Tujuan utama dari pelaksanaan arbitrase adalah terwujudnya

perdamaian di antara pihakpihak yang bersengketa. Perdamaian adalah

suatu akad atau persetujuan dari kedua belah pihak untuk mengakhiri

sengketa dengan jalan yang tidak bertentangan dengan ajaran Islam. Akad

perdamaian adalah suatu janji yang harus ditepati, apalagi perdamaian yang dilakukan itu merupakan
putusan hakam. Permasalahannya adalah

sejauhmana kekuatan putusan yang ditetapkan oleh hakam?

Dalam hal ini, para ahli fiqh berbeda pendapat, ahli fiqh dari kalangan

mazhab Abu Hanifah, Ibnu Hanbal dan Imam Maliki berpendapat bahwa

keputusan hakam bersifat mengikat, sebab kedua belah pihak yang

bersengketa telah bersepakat menunjuk hakam untuk menyelesaikan

dengan sengketanya.13 Argumentasi mereka adalah hadits Rasulullah

SAW yang menjelaskan bahwa apabila suatu sengketa telah diputuskan

oleh seseorang yang telah ditunjuk kemudian mereka tidak mau tunduk

dengan keputusan tersebut, mereka akan mendapat murka Allah SWT.1

Pendapat yang dipegang oleh AlMusanny dari kalangan pengikut

mazhab Syafi’i berbeda pendapat dengan pendapat di atas. Nama keluarga

mengatakan keputusan hakim berarti tidak

berpartisipasi kecuali secara tegas disetujui oleh kedua belah pihak

dalam sengketa. Menurut mereka, kesepakatan kedua belah pihak

Menantang pencalonan seseorang sebagai hakam berarti menerima

keputusan yang dia buat.

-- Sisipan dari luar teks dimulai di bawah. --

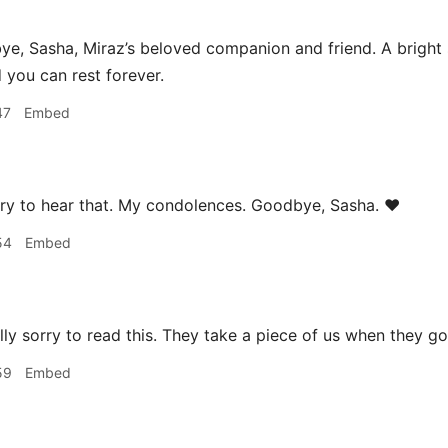
, Sasha, Miraz’s beloved companion and friend. A bright sp
d you can rest forever.
47
Embed
ry to hear that. My condolences. Goodbye, Sasha. ❤️
54
Embed
lly sorry to read this. They take a piece of us when they go
59
Embed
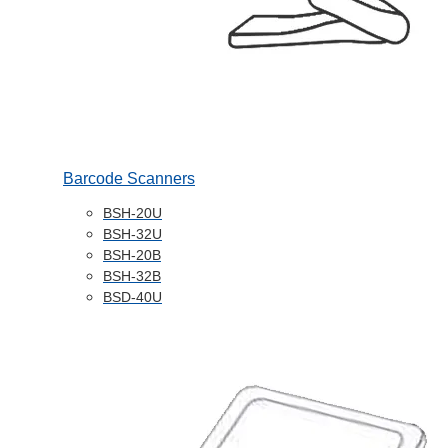
Barcode Scanners
BSH-20U
BSH-32U
BSH-20B
BSH-32B
BSD-40U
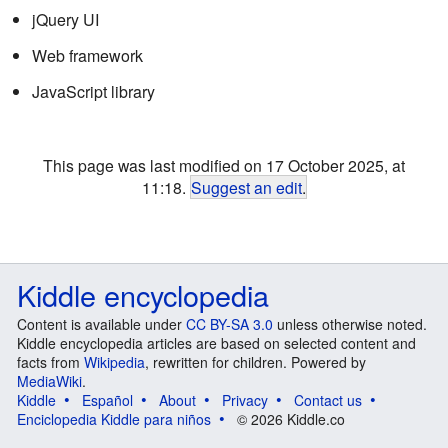
jQuery UI
Web framework
JavaScript library
This page was last modified on 17 October 2025, at
11:18.
Suggest an edit
.
Kiddle encyclopedia
Content is available under
CC BY-SA 3.0
unless otherwise noted.
Kiddle encyclopedia articles are based on selected content and
facts from
Wikipedia
, rewritten for children. Powered by
MediaWiki
.
Kiddle
Español
About
Privacy
Contact us
Enciclopedia Kiddle para niños
© 2026 Kiddle.co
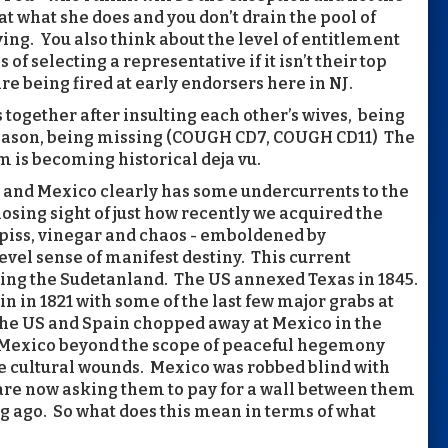
at what she does and you don’t drain the pool of
iving. You also think about the level of entitlement
 of selecting a representative if it isn’t their top
re being fired at early endorsers here in NJ.
s together after insulting each other’s wives, being
reason, being missing (COUGH CD7, COUGH CD11) The
m is becoming historical deja vu.
S and Mexico clearly has some undercurrents to the
f losing sight of just how recently we acquired the
 piss, vinegar and chaos - emboldened by
evel sense of manifest destiny. This current
rding the Sudetanland. The US annexed Texas in 1845.
in 1821 with some of the last few major grabs at
The US and Spain chopped away at Mexico in the
 Mexico beyond the scope of peaceful hegemony
he cultural wounds. Mexico was robbed blind with
 are now asking them to pay for a wall between them
ng ago. So what does this mean in terms of what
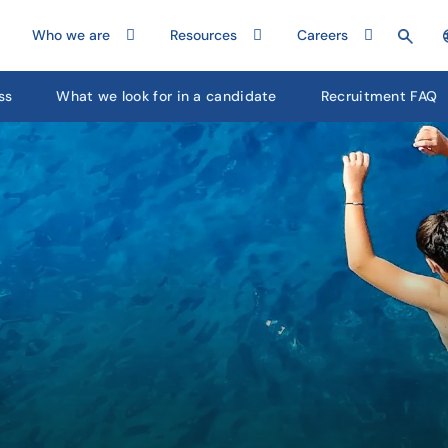
Who we are
Resources
Careers
ss
What we look for in a candidate
Recruitment FAQ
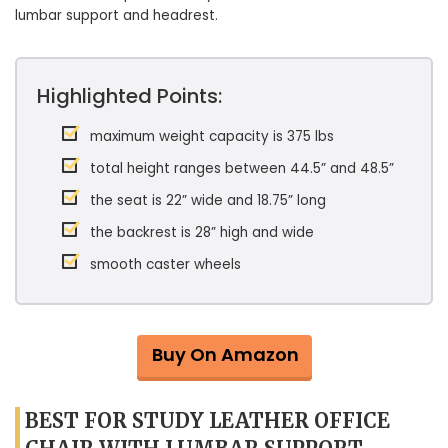
lumbar support and headrest.
Highlighted Points:
maximum weight capacity is 375 lbs
total height ranges between 44.5” and 48.5”
the seat is 22” wide and 18.75” long
the backrest is 28” high and wide
smooth caster wheels
Buy On Amazon
BEST FOR STUDY LEATHER OFFICE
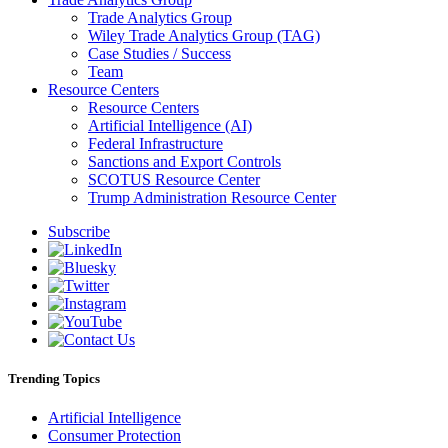
Trade Analytics Group
Wiley Trade Analytics Group (TAG)
Case Studies / Success
Team
Resource Centers
Resource Centers
Artificial Intelligence (AI)
Federal Infrastructure
Sanctions and Export Controls
SCOTUS Resource Center
Trump Administration Resource Center
Subscribe
Trending Topics
Artificial Intelligence
Consumer Protection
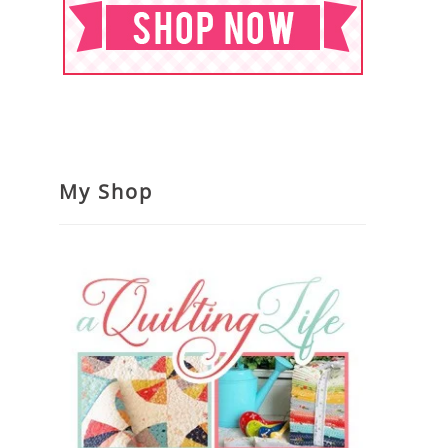
My Shop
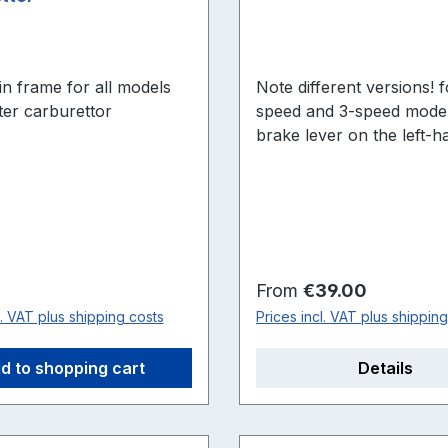
r in frame for all models
Note different versions! for all 2-
ter carburettor
speed and 3-speed model
brake lever on the left-h
of the motor: Quickly N, 
N23 and S23 or version for
engines with brake lever
right: Quickly S2, S23-2,
TT/K
price:
Regular price:
From
€39.00
l. VAT plus shipping costs
Prices incl. VAT plus shippin
d to shopping cart
Details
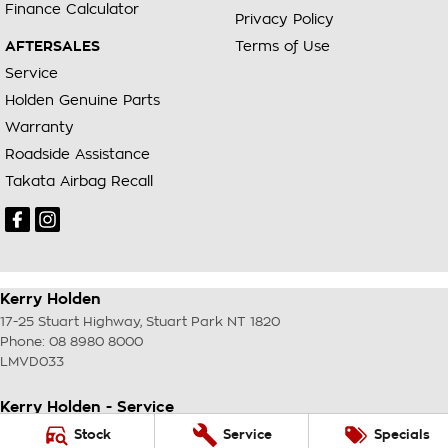
Finance Calculator
Privacy Policy
AFTERSALES
Terms of Use
Service
Holden Genuine Parts
Warranty
Roadside Assistance
Takata Airbag Recall
Kerry Holden
17-25 Stuart Highway
,
Stuart Park
NT
1820
Phone:
08 8980 8000
LMVD033
Kerry Holden - Service
17-25 Stuart Highway
,
Stuart Park
NT
1820
Stock
Service
Specials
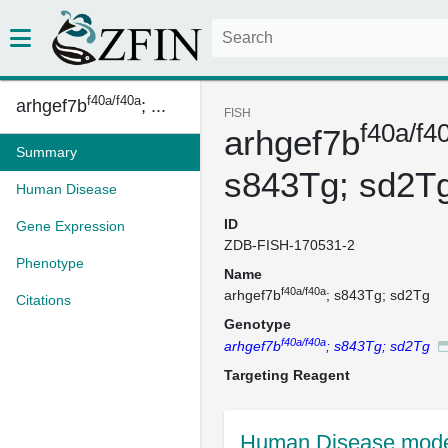
f40a/f40a
arhgef7b
; ...
FISH
f40a/f4
arhgef7b
Summary
s843Tg; sd2T
Human Disease
ID
Gene Expression
ZDB-FISH-170531-2
Phenotype
Name
f40a/f40a
arhgef7b
; s843Tg; sd2Tg
Citations
Genotype
f40a/f40a
arhgef7b
; s843Tg; sd2Tg
Targeting Reagent
Human Disease mode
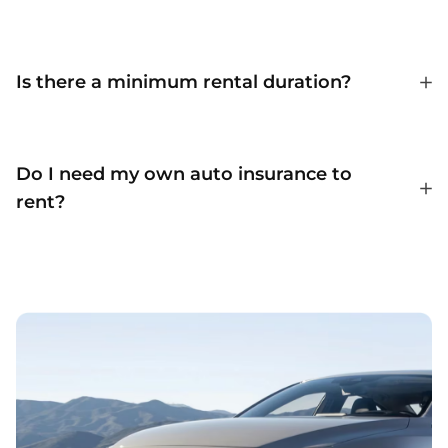
Is there a minimum rental duration?
Do I need my own auto insurance to
rent?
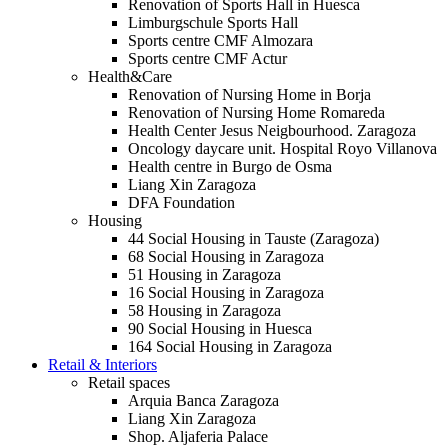
Renovation of Sports Hall in Huesca
Limburgschule Sports Hall
Sports centre CMF Almozara
Sports centre CMF Actur
Health&Care
Renovation of Nursing Home in Borja
Renovation of Nursing Home Romareda
Health Center Jesus Neigbourhood. Zaragoza
Oncology daycare unit. Hospital Royo Villanova
Health centre in Burgo de Osma
Liang Xin Zaragoza
DFA Foundation
Housing
44 Social Housing in Tauste (Zaragoza)
68 Social Housing in Zaragoza
51 Housing in Zaragoza
16 Social Housing in Zaragoza
58 Housing in Zaragoza
90 Social Housing in Huesca
164 Social Housing in Zaragoza
Retail & Interiors
Retail spaces
Arquia Banca Zaragoza
Liang Xin Zaragoza
Shop. Aljaferia Palace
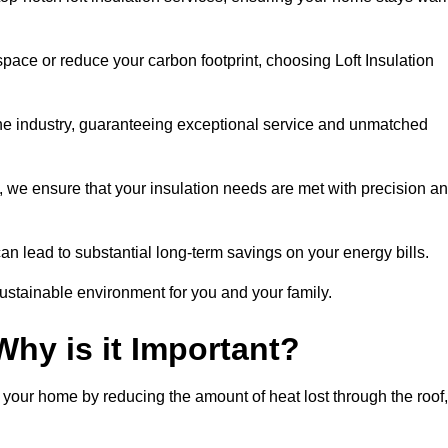
space or reduce your carbon footprint, choosing Loft Insulation
the industry, guaranteeing exceptional service and unmatched
 we ensure that your insulation needs are met with precision a
n lead to substantial long-term savings on your energy bills.
ustainable environment for you and your family.
Why is it Important?
n your home by reducing the amount of heat lost through the roof,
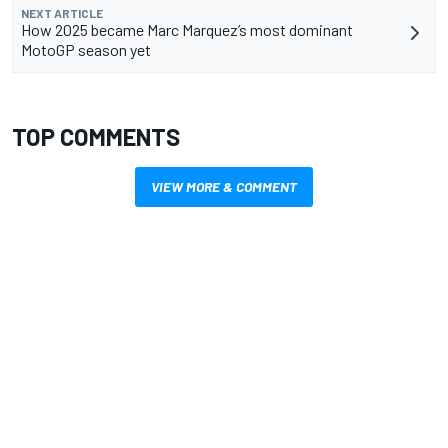
NEXT ARTICLE
How 2025 became Marc Marquez’s most dominant
MotoGP season yet
TOP COMMENTS
VIEW MORE & COMMENT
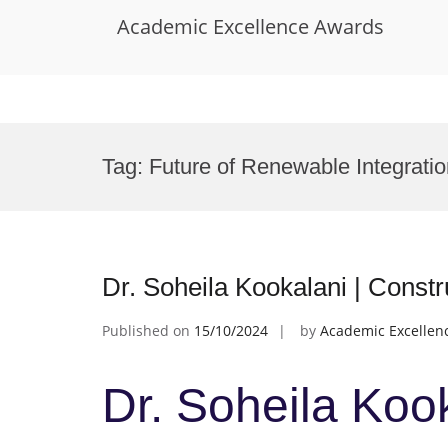
Academic Excellence Awards
Skip
to
Tag:
Future of Renewable Integrati
content
Dr. Soheila Kookalani | Const
Published on
15/10/2024
by
Academic Excellen
Dr. Soheila Kook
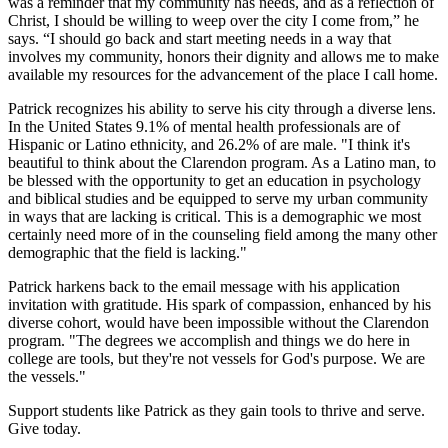
was a reminder that my community has needs, and as a reflection of
Christ, I should be willing to weep over the city I come from,” he
says. “I should go back and start meeting needs in a way that
involves my community, honors their dignity and allows me to make
available my resources for the advancement of the place I call home.
Patrick recognizes his ability to serve his city through a diverse lens.
In the United States 9.1% of mental health professionals are of
Hispanic or Latino ethnicity, and 26.2% of are male. "I think it's
beautiful to think about the Clarendon program. As a Latino man, to
be blessed with the opportunity to get an education in psychology
and biblical studies and be equipped to serve my urban community
in ways that are lacking is critical. This is a demographic we most
certainly need more of in the counseling field among the many other
demographic that the field is lacking."
Patrick harkens back to the email message with his application
invitation with gratitude. His spark of compassion, enhanced by his
diverse cohort, would have been impossible without the Clarendon
program. "The degrees we accomplish and things we do here in
college are tools, but they're not vessels for God's purpose. We are
the vessels."
Support students like Patrick as they gain tools to thrive and serve.
Give today.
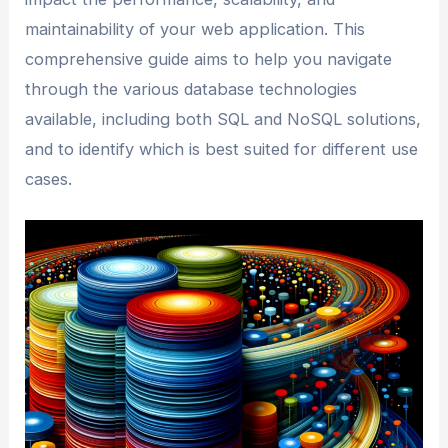
maintainability of your web application. This
comprehensive guide aims to help you navigate
through the various database technologies
available, including both SQL and NoSQL solutions,
and to identify which is best suited for different use
cases.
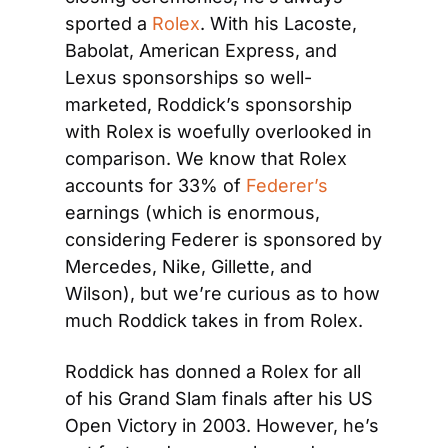
sported a 
Rolex
. With his Lacoste, 
Babolat, American Express, and 
Lexus sponsorships so well-
marketed, Roddick’s sponsorship 
with Rolex
is woefully overlooked in 
comparison. We know that Rolex 
accounts for 33% of 
Federer’s
earnings (which is enormous, 
considering Federer is sponsored by 
Mercedes, Nike, Gillette, and 
Wilson), but we’re curious as to how 
much Roddick takes in from Rolex.
Roddick has donned a Rolex for all 
of his Grand Slam finals after his US 
Open Victory in 2003. However, he’s 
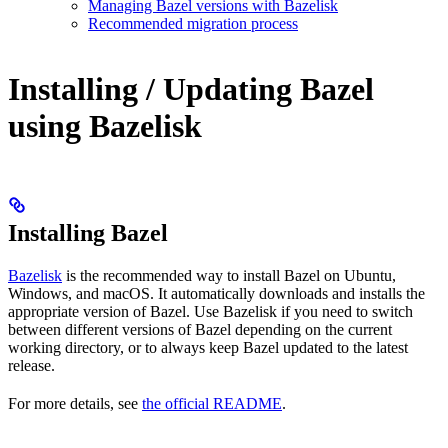
Managing Bazel versions with Bazelisk
Recommended migration process
Installing / Updating Bazel
using Bazelisk
Installing Bazel
Bazelisk
is the recommended way to install Bazel on Ubuntu,
Windows, and macOS. It automatically downloads and installs the
appropriate version of Bazel. Use Bazelisk if you need to switch
between different versions of Bazel depending on the current
working directory, or to always keep Bazel updated to the latest
release.
For more details, see
the official README
.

Oleh karena itu, keputusan hakim adalah

diperlukan, persetujuan kedua belah pihak diperlukan.15

Menanggapi dua komentar di atas, menurut penulis,

situasi dan kondisi di mana hakim berada


menerima mandat melalui organisasi resmi (panitia arbitrase), kemudian masing-masing

, keputusan itu mengikat para pihak yang bersengketa.